Interestingly, the passage on John Paul II does not appear in any of the multiple drafts of the Notre Dame speech on file at the Reagan Library today.[3] None of Tony Dolan’s drafts at the library include this paragraph. Thus it is possible, even likely, that Reagan wrote the passage into his text shortly before delivering the speech, which would not have been unusual for him. Given the subject matter and the fact that, as Dolan attested, Reagan did “a complete rewrite,” the speech clearly had significant meaning to the president.[4]

Ronald Reagan’s attention was fixed on Moscow. At a press conference just a couple of weeks after the Notre Dame address, he doubled down on his prediction that the West would transcend communism. When a reporter asked, “Do the events of the last ten months in Poland constitute the beginning of the end of Soviet domination of Eastern Europe?” Reagan answered:

Well, what I meant then in my remarks at Notre Dame and what I believe now about what we’re seeing tie together. I just think it is impossible—and history reveals this—for any form of government to completely deny freedom to people and have that go on interminably. There eventually comes an end to it. And I think the things we’re seeing, not only in Poland but the reports that are coming out of Russia itself about the younger generation and its resistance to long-time government controls, is an indication that communism is an aberration. It’s not a normal way of living for human beings, and I think we are seeing the first, beginning cracks, the beginning of the end.[5]
The Lady from Calcutta

A small but formidable woman from Calcutta had watched the shootings of Reagan and John Paul II with intense concern. Three weeks after the attempt on the pope’s life, Mother Teresa visited the White House, where she jolted President Reagan by affirming the sense of divine calling he had felt after the shooting.

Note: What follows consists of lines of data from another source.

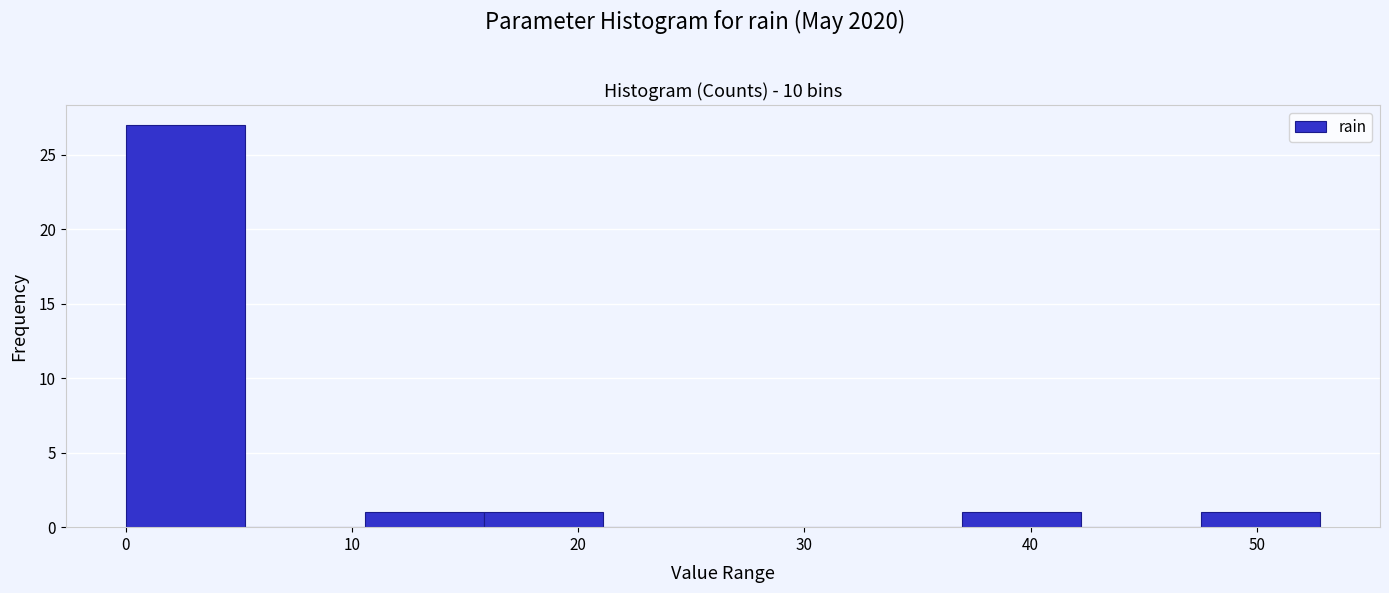

Reading left to right, transcribe this chart: for each bar, give the range it covers on the x-axis and its height. Neither the bar edges nor the heights are printed on the chart, so give them approximately, as read against the axes.

0 to 5: 27
5 to 11: 0
11 to 16: 1
16 to 21: 1
21 to 26: 0
26 to 32: 0
32 to 37: 0
37 to 42: 1
42 to 48: 0
48 to 53: 1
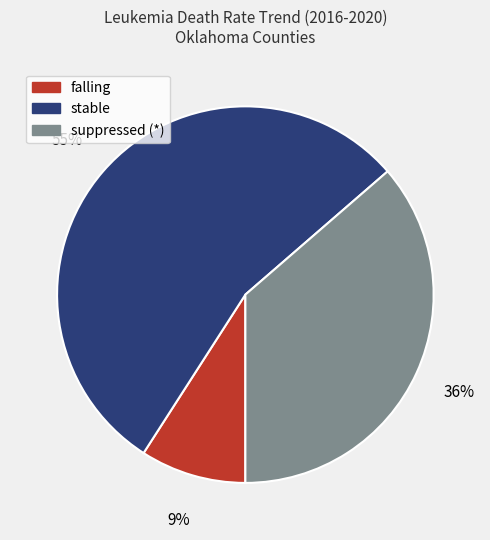

To the nearest percent, what is the combined percentage of falling and suppressed (*)?

45%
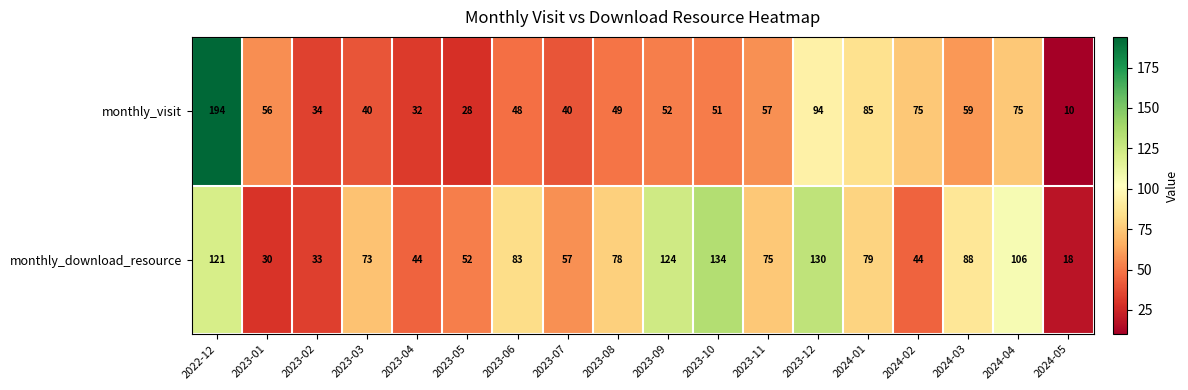

What is the difference between the monthly_download_resource values at 2024-02 and 2023-08?

34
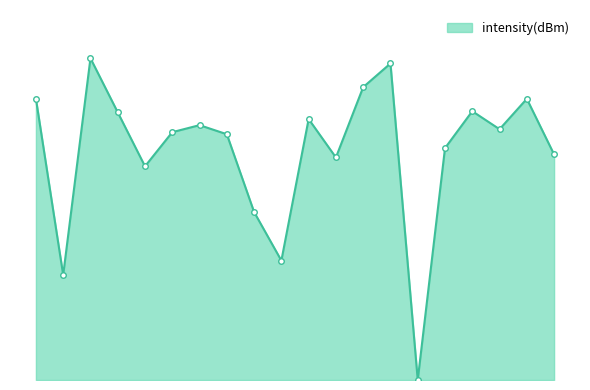

Does the chart have visible grid lines?

No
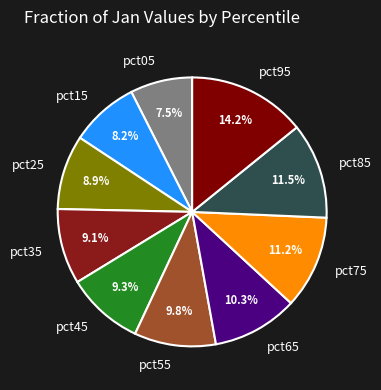

What percentage is NOT represented by pct95?

85.8%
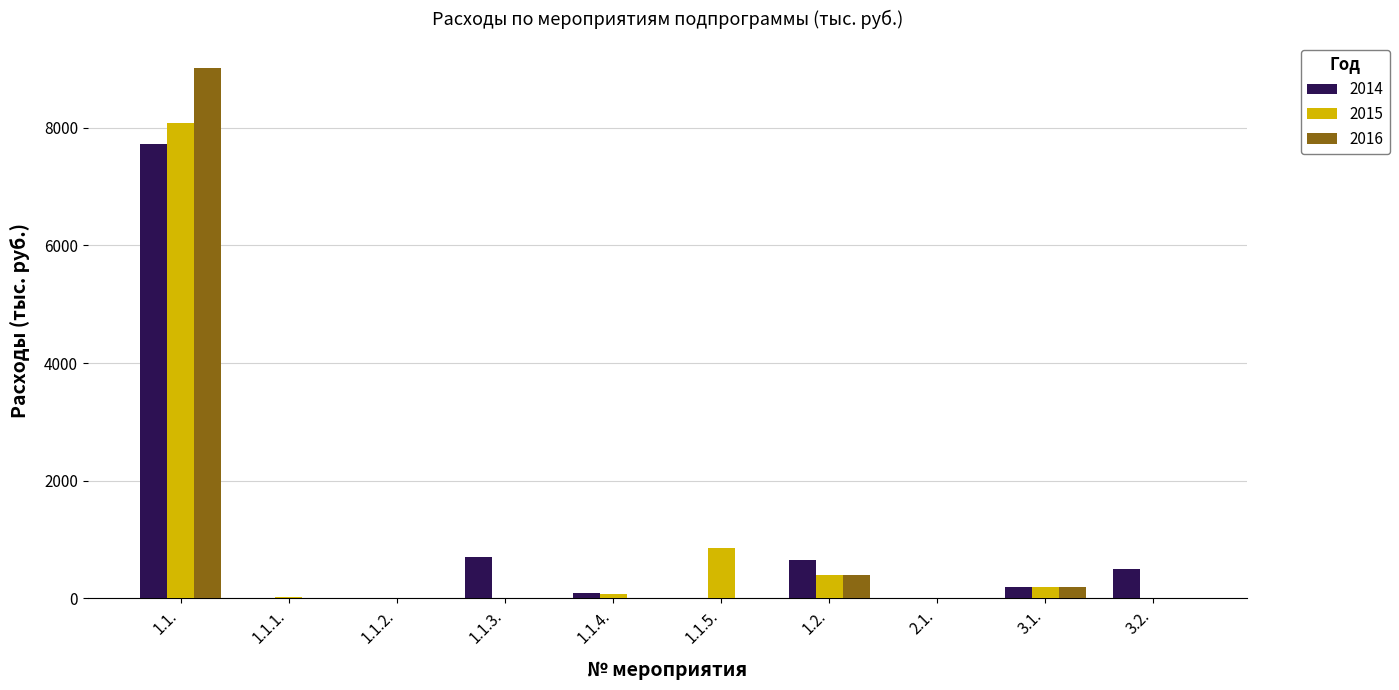

The value of 2015 at 3.2. is 0.0. True or false?

True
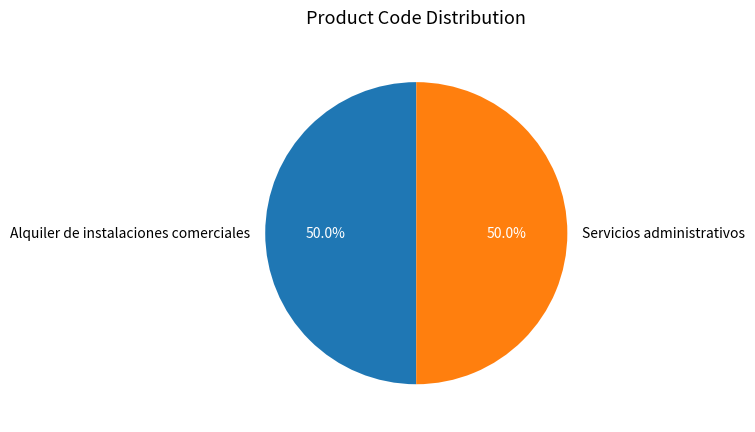

What portion of the pie excludes Servicios administrativos?

50.0%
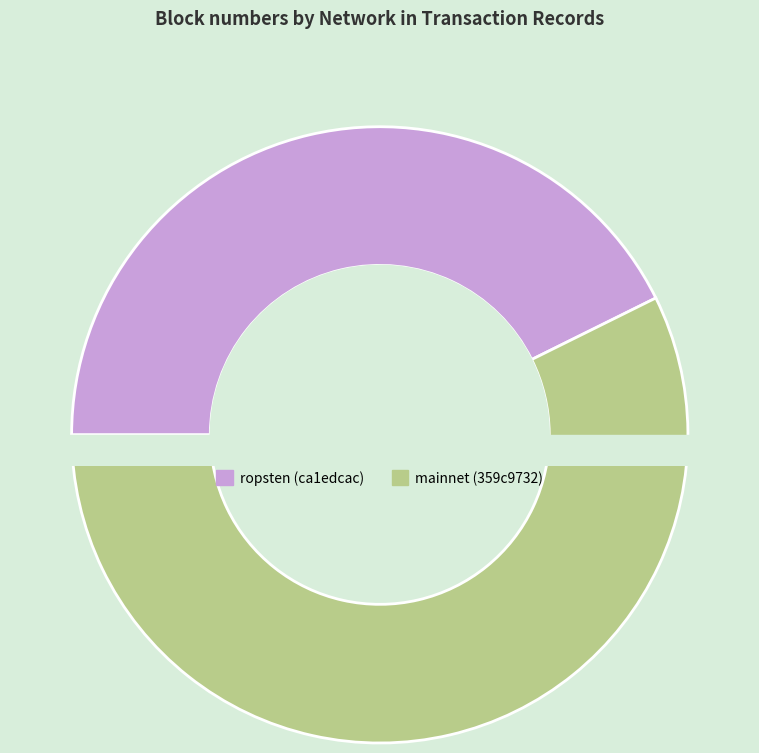

What percentage is the mainnet (359c9732) slice, to the nearest percent?

57%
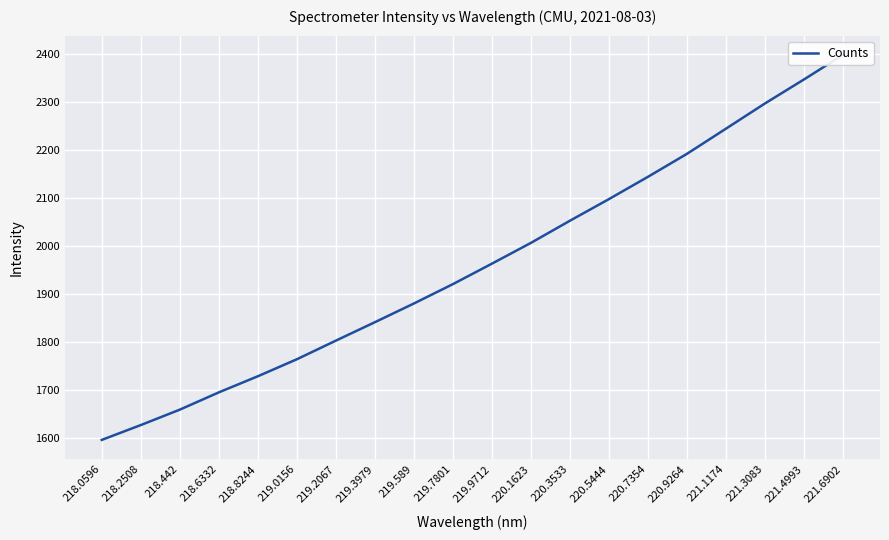

What is the difference between the maximum and minimum values?

801.2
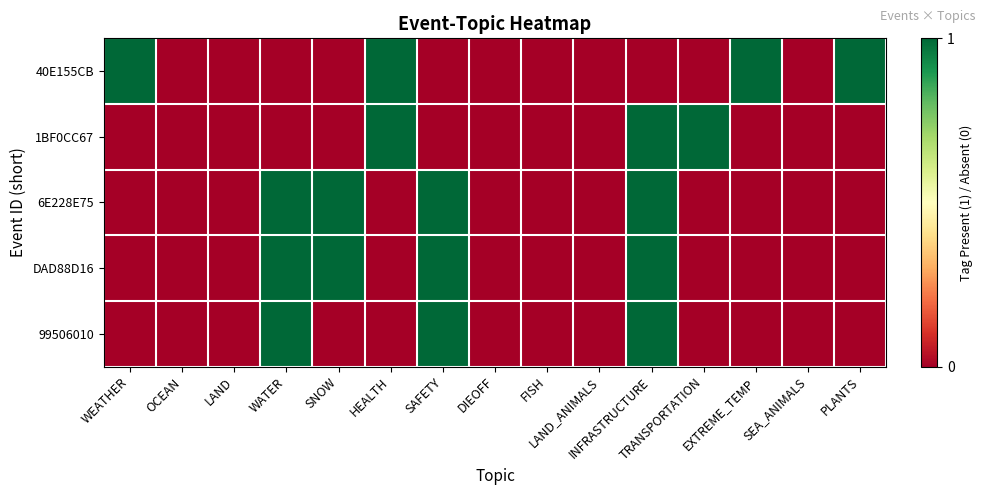

Which series changed the most between SAFETY and FISH?

6E228E75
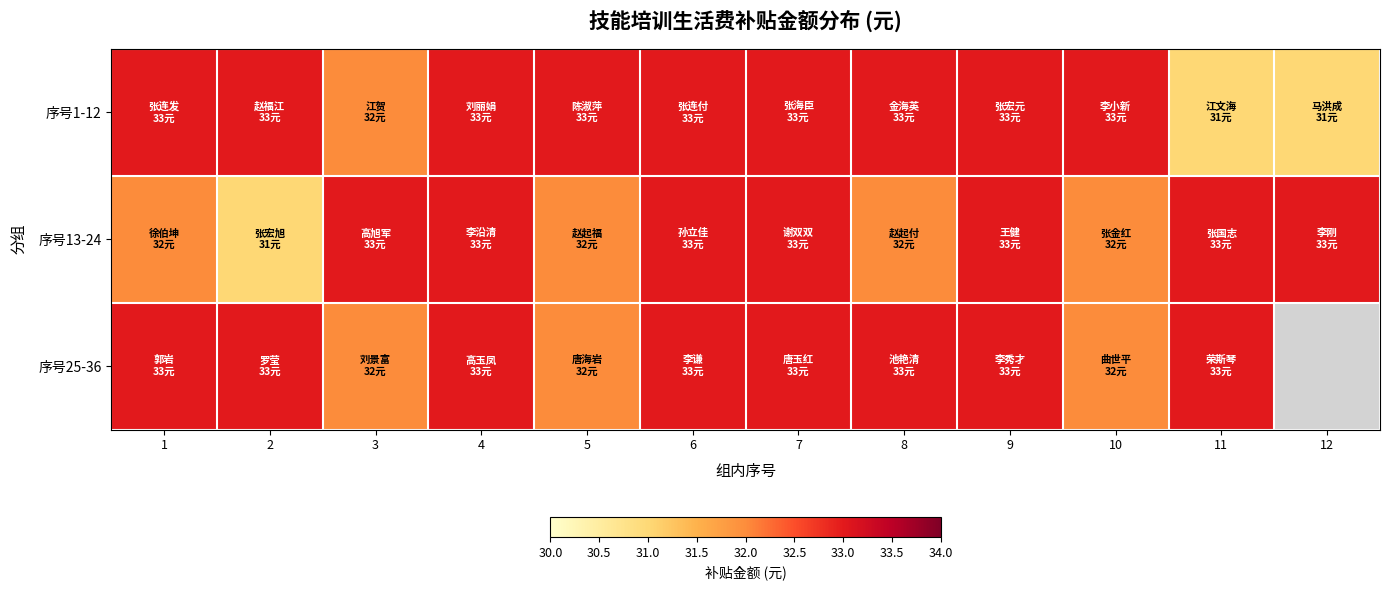

What is the minimum value shown in the chart?

31.0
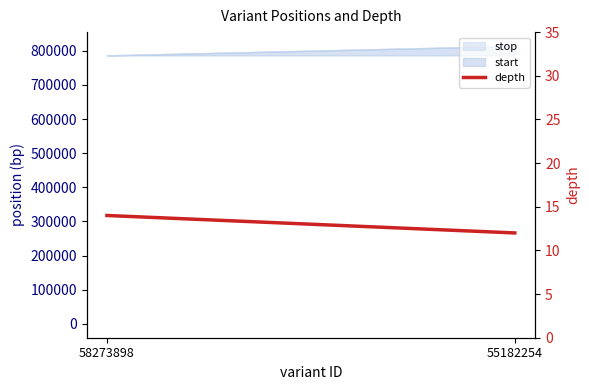

Which category has the lowest value across all series?

55182254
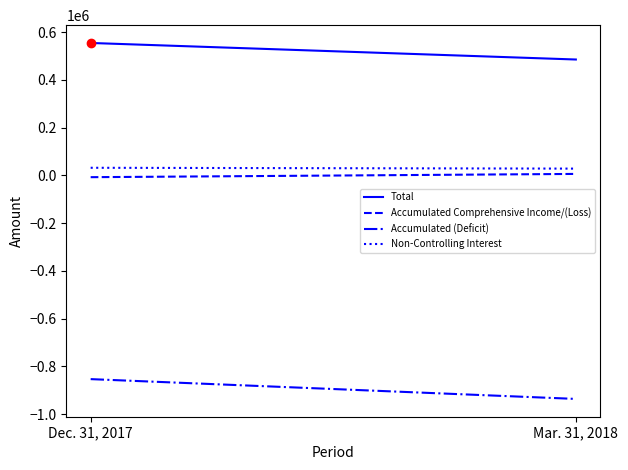

How many categories are shown in the chart?

2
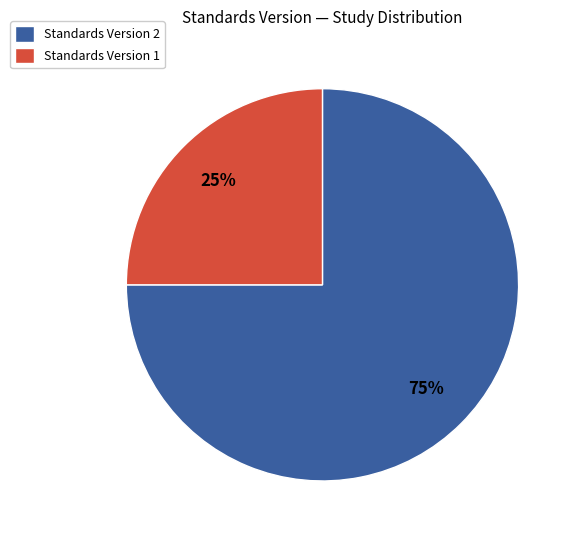

How many segments does this pie chart have?

2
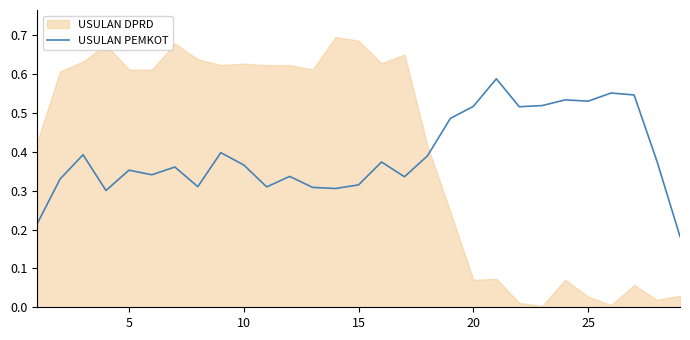

How many interior local peaks (higher than both neighbors) does the data have?

9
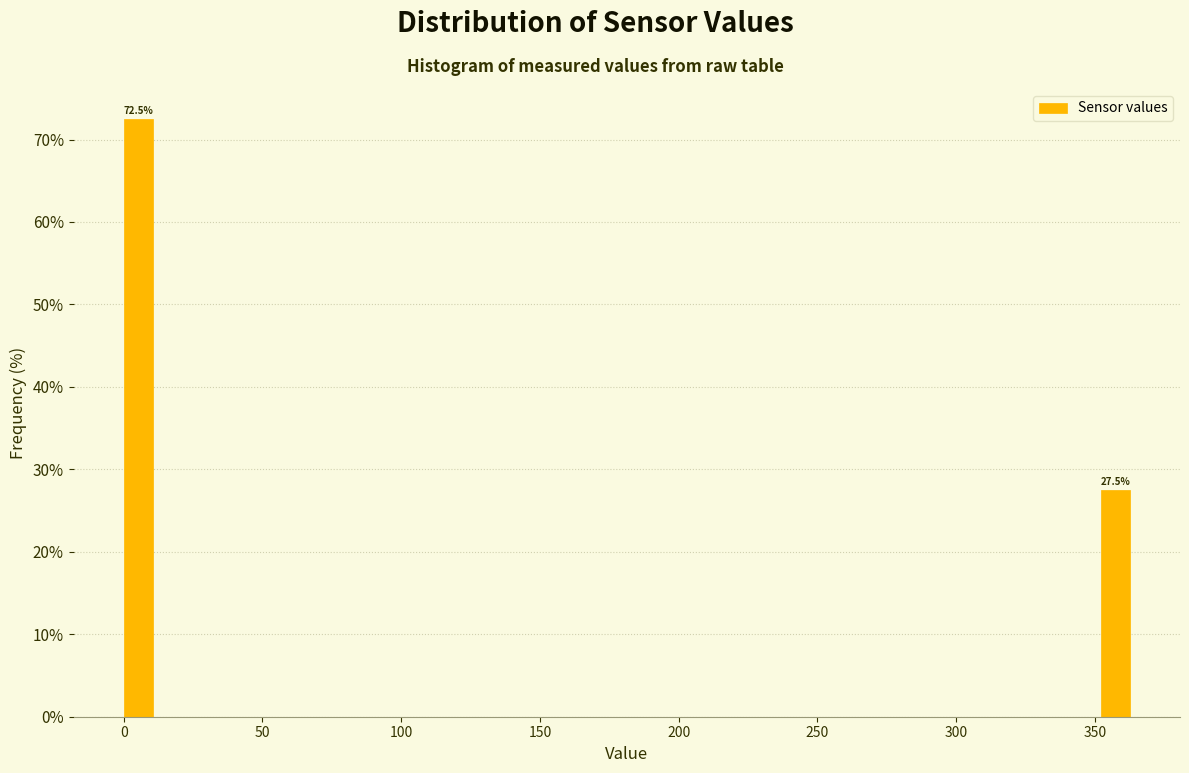

Read against the x-axis, roughly where is the centre of the tallest bar?

5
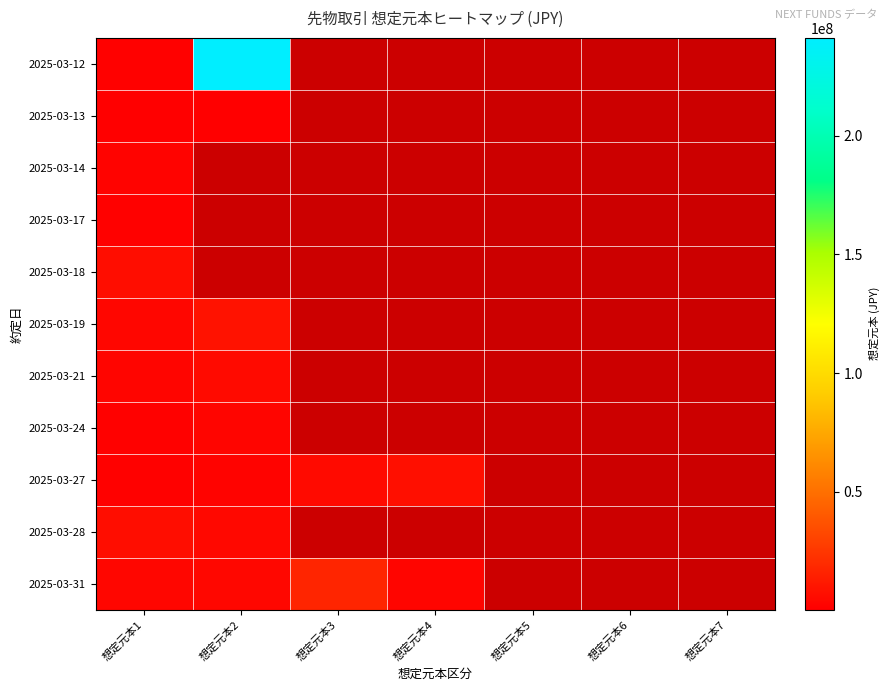

How many data points does each series have?

7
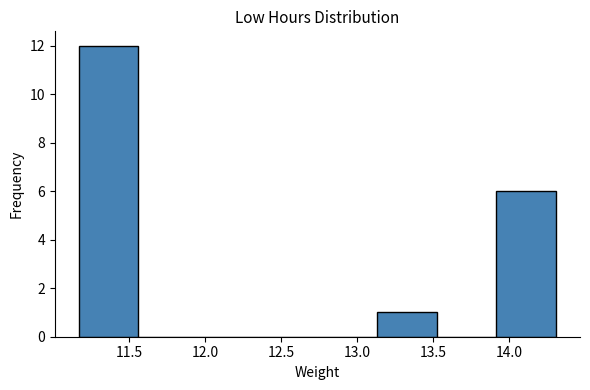

Over which range of the x-axis is the bar tallest?

11.15 to 11.55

On June 4, 1981, the president and first lady sat down for a private meal with the nun and a few selected guests. No cameras, no media. The servant to Calcutta’s destitute made an immediate impact on the host. Mother Teresa said: “Mr. President Reagan, do you know that we stayed up for two straight nights praying for you after you were shot? We prayed very hard for you to live.”[6]

Humbled, Reagan thanked her, but she wasn’t finished. She looked at the president pointedly and said: “You have suffered the passion of the cross and have received grace. There is a purpose to this. Because of your suffering and pain you will now understand the suffering and pain of the world.” She added, “This has happened to you at this time because your country and the world need you.”

Nancy Reagan dissolved into tears. Her husband, the great communicator, was at a loss for words.

The White House did not hold a press conference or photo op with Mother Teresa. The administration did not do much to document the encounter either.[7] Mother Teresa departed that afternoon as quietly as she came. But the sparse record we have suggests that the lady from Calcutta had made a profound impression on the president.